» **Work instructions**:
(a) In the microblog thread about sweeping memory pages for errors, how many bytes of error-correction data does the first post propose storing for each 4096-byte page?
(b) Extend the microblog thread about error correction for memory pages, starting after its final line.

» **Text shown**:
----------------
The cr.yp.to microblog: 2022.08.30 03:44:24

2022.08.30 03:44:24 (1564428794219208704) from Daniel J. Bernstein, replying to "BenBE (@BenBE1987)" (1564225876597809153):

Would be interesting to look at speed of known techniques for RS decoding in this context. I think ~1 cycle/byte for extended Hamming (with current portable software) is fast enough to slip in unnoticed for tons of data, but something slower is probably broadly affordable too.

Context

2022.08.29 13:25:45 (1564212707745665027) from Daniel J. Bernstein:

Given the current reality of desktops/laptops/smartphones almost never having ECC RAM, I'd love to see more operating-system support for periodically sweeping through pages to detect and correct errors, storing (say) 14 bytes of error-correction data for each 4096-byte page.

2022.08.29 13:30:41 (1564213947359793153) from "BenBE (@BenBE1987)":

What gives this number of 14 bytes? What error correction capability does this aim for? Where does it stem from? Why not use cross-interleaving for larger blocks of memory (of e.g. 1MiB)?
----------------
» **Input data**:
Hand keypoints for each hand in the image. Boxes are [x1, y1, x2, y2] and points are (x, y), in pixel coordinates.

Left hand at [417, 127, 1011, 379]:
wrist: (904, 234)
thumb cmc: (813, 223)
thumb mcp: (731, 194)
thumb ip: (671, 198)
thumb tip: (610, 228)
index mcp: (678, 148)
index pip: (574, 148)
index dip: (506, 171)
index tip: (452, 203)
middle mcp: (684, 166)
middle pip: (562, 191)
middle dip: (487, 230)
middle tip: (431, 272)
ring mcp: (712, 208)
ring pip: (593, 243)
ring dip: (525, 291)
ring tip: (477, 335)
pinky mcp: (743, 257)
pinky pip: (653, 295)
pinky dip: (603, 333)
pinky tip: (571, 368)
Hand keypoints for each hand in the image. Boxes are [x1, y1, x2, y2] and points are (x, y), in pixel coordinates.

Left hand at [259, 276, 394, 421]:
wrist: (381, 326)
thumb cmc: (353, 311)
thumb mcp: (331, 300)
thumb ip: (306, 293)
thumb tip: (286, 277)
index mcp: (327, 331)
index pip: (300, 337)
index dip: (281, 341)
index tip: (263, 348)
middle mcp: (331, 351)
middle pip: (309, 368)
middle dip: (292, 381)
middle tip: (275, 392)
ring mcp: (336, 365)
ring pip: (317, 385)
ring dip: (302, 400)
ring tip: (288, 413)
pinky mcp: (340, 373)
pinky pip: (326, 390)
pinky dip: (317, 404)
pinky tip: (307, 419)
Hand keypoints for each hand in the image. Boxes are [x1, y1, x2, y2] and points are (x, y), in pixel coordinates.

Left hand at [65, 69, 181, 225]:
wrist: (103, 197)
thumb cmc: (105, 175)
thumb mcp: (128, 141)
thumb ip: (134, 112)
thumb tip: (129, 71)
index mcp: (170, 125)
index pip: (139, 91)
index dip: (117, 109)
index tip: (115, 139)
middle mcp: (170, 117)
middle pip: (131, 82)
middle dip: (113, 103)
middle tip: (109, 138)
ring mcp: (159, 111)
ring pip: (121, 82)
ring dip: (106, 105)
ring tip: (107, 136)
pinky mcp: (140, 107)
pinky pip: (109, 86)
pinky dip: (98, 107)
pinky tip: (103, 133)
----------------
» **Outputs for the tasks**:
(a) 14 bytes.

(b)
2022.08.29 13:52:00 (1564219310259679232) from Daniel J. Bernstein, replying to "BenBE (@BenBE1987)" (1564213947359793153):

4096+14 is what libsecded (from https://pqsrc.cr.yp.to/downloads.html) does for 4096 bytes. Can de-interleave into original page + checksums. It's SECDED on the bottom bit of each byte, SECDED on the next bit of each byte, etc. Mixing bits can give better error correction for the same space.

2022.08.29 14:18:05 (1564225876597809153) from "BenBE (@BenBE1987)":

Sounds reasonable to go with Hamming codes. Wondered if using RS instead could be viable (hence the question re interleaving similar to ISO/IEC 10149 / ECMA-130).